◆ TEXT
Bland–Altman plots for systolic blood pressure (SBP) estimation result of the CNN model in the rest session.

Figure 6

Bland–Altman plots for diastolic blood pressure (DBP) estimations made by the CNN Model in the rest session.

Figure 7

Bland–Altman plots for SBP estimations result made by CNN model in the recovery session.

Figure 8

Bland–Altman plots for DBP estimations made by the CNN model in the recovery session.

4. Discussion

In this study, we developed a chair-shaped BCG measurement system using two PVDF films to non-intrusively estimate the BP of users. Previous studies have developed chair-shaped blood pressure estimation systems, but they require users to keep touching the hand-rest of the chair [25]. In contrast, the system developed in this study has the advantage that BP can be measured while the user is seated in a chair.

A previous study calculated the difference between the 2-channel BCG phases using the IPD in the rest session and found that the IPD is more strongly correlated to BP than the PTT [14]. In this study, the recovery session was added to verify the system’s performance at high BPs. Instead of merely measuring the high BP, it was measured over a 10 min period while the heart rate of subjects returned to normal after exercising to 80% of their maximum heart rate.

◆ WORK INSTRUCTIONS
**1)** From the passage on chair-based blood pressure estimation, set down the portion running from "In this study, we" up to and including "maximum heart rate.".
**2)** According to the passage on chair-based blood pressure estimation, what did the previous study find about the IPD?
**3)** Render this sentence from the passage on chair-based blood pressure estimation in Spanish: "In this study, the recovery session was added to verify the system’s performance at high BPs."

◆ INPUT DATA
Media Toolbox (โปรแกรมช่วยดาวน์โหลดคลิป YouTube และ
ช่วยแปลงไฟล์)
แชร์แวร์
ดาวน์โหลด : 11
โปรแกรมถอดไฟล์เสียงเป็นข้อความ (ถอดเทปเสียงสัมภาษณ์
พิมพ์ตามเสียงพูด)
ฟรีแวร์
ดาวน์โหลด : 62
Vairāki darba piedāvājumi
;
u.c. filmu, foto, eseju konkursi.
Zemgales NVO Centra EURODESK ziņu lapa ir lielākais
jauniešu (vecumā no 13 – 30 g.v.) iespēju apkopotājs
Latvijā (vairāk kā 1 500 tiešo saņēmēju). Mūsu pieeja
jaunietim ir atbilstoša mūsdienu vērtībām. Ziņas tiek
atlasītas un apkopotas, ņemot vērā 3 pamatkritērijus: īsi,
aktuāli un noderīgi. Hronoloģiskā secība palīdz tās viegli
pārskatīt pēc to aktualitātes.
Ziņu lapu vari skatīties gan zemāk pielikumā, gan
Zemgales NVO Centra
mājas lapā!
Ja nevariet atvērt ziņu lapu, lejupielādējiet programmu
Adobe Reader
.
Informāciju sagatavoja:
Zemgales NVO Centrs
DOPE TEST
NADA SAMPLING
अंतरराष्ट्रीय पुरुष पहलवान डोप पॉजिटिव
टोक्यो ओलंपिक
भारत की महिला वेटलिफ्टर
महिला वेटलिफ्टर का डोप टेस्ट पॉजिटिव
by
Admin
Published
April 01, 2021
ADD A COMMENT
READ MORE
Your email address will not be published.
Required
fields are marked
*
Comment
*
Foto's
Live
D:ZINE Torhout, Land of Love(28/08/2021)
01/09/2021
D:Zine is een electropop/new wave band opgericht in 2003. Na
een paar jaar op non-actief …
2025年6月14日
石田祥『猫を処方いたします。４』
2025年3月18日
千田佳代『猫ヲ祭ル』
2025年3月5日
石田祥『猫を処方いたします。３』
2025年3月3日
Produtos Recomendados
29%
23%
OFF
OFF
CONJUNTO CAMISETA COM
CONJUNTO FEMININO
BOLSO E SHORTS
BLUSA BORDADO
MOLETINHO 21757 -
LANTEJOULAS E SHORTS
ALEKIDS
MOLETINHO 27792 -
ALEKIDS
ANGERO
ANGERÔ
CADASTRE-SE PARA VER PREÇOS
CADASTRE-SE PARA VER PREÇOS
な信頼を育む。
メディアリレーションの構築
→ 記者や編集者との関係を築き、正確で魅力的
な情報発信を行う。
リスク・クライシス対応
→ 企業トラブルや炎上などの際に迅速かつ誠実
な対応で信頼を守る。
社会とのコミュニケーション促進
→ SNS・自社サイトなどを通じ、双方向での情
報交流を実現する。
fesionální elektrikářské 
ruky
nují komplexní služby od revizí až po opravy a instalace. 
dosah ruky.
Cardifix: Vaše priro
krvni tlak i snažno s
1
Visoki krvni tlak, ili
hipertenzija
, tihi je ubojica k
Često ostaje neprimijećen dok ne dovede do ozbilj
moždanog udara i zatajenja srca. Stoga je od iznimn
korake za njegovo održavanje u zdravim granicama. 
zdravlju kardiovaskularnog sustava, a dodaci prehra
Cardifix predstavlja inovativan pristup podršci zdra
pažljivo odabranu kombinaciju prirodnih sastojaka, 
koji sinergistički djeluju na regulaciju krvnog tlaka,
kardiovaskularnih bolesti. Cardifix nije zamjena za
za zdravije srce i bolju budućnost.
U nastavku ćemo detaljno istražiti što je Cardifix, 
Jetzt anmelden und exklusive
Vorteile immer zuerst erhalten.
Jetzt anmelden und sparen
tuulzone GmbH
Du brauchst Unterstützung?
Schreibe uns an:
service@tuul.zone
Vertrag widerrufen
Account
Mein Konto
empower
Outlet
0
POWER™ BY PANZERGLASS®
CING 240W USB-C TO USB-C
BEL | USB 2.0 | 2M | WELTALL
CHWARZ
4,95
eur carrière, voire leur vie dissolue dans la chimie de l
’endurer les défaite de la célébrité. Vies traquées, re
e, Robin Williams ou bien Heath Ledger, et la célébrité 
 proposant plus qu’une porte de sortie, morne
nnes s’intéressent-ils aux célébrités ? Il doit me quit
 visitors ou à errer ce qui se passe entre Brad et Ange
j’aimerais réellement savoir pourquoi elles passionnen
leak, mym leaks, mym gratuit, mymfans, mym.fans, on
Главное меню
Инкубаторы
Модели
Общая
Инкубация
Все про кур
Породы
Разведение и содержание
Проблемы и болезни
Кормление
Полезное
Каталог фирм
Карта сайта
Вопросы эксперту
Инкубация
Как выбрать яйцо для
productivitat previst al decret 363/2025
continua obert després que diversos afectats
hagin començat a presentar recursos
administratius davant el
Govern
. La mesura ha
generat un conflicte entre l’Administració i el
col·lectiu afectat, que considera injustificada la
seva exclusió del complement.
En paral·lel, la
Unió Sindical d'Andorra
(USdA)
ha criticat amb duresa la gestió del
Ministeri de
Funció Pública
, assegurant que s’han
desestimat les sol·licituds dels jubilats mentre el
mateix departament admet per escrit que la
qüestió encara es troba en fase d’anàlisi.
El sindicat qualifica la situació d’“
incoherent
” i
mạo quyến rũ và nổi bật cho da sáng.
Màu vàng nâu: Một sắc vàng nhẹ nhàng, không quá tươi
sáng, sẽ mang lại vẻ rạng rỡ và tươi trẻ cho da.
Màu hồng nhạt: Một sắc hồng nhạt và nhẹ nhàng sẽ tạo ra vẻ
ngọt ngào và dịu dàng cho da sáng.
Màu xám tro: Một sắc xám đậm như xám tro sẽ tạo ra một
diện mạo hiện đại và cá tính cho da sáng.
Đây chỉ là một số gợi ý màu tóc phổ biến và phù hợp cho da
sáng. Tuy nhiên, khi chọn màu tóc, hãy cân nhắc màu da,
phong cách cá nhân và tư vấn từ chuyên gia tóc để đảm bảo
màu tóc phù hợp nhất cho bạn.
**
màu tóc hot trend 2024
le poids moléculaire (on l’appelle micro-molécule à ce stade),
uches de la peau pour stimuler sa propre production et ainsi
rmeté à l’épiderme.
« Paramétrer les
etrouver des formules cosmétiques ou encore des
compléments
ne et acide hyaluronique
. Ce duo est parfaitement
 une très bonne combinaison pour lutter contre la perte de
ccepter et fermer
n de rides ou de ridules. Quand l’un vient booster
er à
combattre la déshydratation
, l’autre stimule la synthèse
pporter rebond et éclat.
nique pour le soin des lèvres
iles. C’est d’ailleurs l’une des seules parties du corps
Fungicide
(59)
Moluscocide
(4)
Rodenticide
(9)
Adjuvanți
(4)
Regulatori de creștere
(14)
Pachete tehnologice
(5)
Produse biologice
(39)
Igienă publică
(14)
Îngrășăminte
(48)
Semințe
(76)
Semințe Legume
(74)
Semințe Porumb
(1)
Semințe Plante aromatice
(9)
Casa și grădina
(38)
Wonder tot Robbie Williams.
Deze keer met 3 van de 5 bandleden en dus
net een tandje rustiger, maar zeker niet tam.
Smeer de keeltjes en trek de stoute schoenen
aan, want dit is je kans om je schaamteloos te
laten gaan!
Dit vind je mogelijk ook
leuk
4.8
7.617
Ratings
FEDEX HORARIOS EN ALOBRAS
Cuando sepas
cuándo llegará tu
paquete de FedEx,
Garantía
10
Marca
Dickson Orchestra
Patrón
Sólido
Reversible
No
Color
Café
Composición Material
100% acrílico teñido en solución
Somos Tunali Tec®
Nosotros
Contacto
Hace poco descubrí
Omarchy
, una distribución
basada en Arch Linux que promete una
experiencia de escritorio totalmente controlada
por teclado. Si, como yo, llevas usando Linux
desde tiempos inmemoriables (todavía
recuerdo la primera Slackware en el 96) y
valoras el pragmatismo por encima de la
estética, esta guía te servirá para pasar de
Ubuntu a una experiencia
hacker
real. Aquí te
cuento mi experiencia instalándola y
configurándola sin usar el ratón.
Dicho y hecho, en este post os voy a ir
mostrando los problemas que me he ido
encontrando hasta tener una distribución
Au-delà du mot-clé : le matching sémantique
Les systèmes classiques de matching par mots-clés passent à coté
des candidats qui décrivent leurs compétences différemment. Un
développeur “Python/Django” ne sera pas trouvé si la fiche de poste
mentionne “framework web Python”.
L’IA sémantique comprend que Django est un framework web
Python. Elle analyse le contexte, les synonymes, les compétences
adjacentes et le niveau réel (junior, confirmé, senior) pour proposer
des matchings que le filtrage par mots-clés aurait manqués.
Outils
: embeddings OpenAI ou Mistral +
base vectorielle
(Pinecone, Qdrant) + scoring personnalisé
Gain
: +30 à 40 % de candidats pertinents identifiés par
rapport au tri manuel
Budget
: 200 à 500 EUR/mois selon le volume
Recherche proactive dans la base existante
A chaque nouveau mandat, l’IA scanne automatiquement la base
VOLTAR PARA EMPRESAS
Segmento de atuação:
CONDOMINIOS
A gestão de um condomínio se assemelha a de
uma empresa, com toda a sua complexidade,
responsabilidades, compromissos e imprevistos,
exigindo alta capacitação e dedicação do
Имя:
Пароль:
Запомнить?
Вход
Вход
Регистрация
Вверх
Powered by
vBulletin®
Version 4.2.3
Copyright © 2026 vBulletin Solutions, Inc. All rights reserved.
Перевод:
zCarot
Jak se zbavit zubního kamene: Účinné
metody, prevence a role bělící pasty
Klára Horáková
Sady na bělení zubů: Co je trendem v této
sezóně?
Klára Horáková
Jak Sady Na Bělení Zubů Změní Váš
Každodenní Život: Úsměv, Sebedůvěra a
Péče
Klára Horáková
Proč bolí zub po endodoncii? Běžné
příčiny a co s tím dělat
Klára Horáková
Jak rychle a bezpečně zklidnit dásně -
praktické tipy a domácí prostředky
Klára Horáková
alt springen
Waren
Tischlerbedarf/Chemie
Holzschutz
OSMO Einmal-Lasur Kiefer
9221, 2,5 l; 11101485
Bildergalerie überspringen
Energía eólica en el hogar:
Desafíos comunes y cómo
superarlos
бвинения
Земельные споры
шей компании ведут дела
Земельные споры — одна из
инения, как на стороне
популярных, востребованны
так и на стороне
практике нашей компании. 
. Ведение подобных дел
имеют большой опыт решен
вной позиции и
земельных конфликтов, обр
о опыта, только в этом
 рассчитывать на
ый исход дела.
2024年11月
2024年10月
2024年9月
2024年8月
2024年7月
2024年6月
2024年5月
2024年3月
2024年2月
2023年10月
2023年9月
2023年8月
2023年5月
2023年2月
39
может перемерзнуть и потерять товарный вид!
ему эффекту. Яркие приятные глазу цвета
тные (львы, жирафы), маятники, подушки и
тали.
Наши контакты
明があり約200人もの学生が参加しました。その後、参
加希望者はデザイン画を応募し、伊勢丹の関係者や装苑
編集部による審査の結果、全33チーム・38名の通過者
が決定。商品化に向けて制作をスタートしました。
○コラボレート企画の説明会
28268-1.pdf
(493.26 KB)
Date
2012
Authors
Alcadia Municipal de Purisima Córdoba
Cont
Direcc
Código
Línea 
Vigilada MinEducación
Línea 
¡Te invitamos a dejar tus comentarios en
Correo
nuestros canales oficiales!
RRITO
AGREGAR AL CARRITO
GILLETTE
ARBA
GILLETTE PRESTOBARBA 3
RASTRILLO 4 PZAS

◆ RESPONSES TO THE EXERCISE
**1)**
In this study, we developed a chair-shaped BCG measurement system using two PVDF films to non-intrusively estimate the BP of users. Previous studies have developed chair-shaped blood pressure estimation systems, but they require users to keep touching the hand-rest of the chair [25]. In contrast, the system developed in this study has the advantage that BP can be measured while the user is seated in a chair.

A previous study calculated the difference between the 2-channel BCG phases using the IPD in the rest session and found that the IPD is more strongly correlated to BP than the PTT [14]. In this study, the recovery session was added to verify the system’s performance at high BPs. Instead of merely measuring the high BP, it was measured over a 10 min period while the heart rate of subjects returned to normal after exercising to 80% of their maximum heart rate.

**2)** It found that the IPD is more strongly correlated to BP than the PTT.

**3)** En este estudio, se añadió la sesión de recuperación para verificar el rendimiento del sistema con valores elevados de PA.